The Challenges with Visualization Tools
In the last few years, many enterprises have excelled at building large-scale data platforms that ingest and process huge volumes of structured and unstructured data and deliver information to the data consumers. The business value of all this information comes from using the data to generate insights for better decision-making and to automate decisions by embedding models into operational systems.
We have witnessed many architectural shifts in building data platforms, one of which is the rise of self-service tools such as Tableau and Looker. These have enabled non-technical users to undertake analysis independently by connecting to any data source and doing data preparation on the fly. In addition, these tools have resulted in the creation of pixel-perfect dashboards with a beautiful presentation of charts and tables.
As these self-service visualization tools become widely available, we see an interesting paradox emerge: all this ocean of readily available information does not lead to higher usage and better decisions.
There could be many reasons for this.
First is the sheer number of dashboards, causing information overload. We typically see enterprises having thousands of dashboards, many of them unused. Many of these have hidden data pipelines and non-standard metrics & attributes. This reduces user trust in the information available in these dashboards.

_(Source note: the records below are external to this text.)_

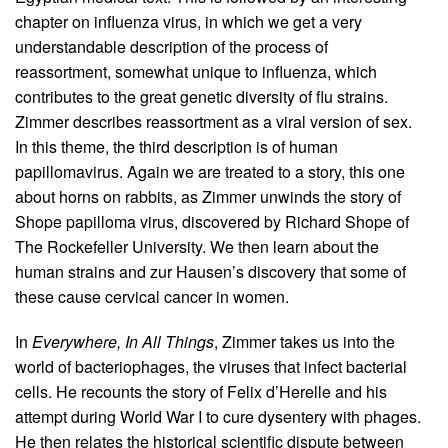
chapter on influenza virus, in which we get a very
understandable description of the process of
reassortment, somewhat unique to influenza, which
contributes to the great genetic diversity of flu strains.
Zimmer describes reassortment as a viral version of sex.
In this theme, the third description is of human
papillomavirus. Again we are treated to a story, this one
about horns on rabbits, as Zimmer unwinds the story of
Shope papilloma virus, discovered by Richard Shope of
The Rockefeller University. We then learn about the
human strains and zur Hausen’s discovery that some of
these cause cervical cancer in women.
In
Everywhere, In All Things
, Zimmer takes us into the
world of bacteriophages, the viruses that infect bacterial
cells. He recounts the story of Felix d’Herelle and his
attempt during World War I to cure dysentery with phages.
He then relates the historical scientific dispute between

Another important reason could be that there’s too much information fluency. Research has shown that very high levels of information fluency do not always lead to better actions or any action at all. The easier the data is to read (well-designed tables and charts), the less you’ll end up acting on the information. People only understand information if they work to get it. The secret to getting things done with data is to play with it. To get people to act on information, there needs to be a little bit of information disfluency (not too much).
This is somewhat subtle, and it doesn’t mean that you need to make it challenging for users to get the data they want. However, you must provide an environment for users to build their own insights on top of clean, integrated, and harmonized foundational information. Today’s visualization tools are excellent for executive storytelling, but they are not the answer for operational users. With increasing features, non-technical users find that these tools are becoming quite complex for them to handle.
A Simple Tool for Operational Analytics
At LatentView Analytics, we developed a self-service data platform and successfully deployed it to our clients. Rather than providing access to hundreds of dashboards, we delivered a tool that helps users specify various data segments they require, using the business semantics they understand. In addition, the application is simple to use, and the visualizations are all tabular, which can be exported to any other tool of the client’s choice for further analysis.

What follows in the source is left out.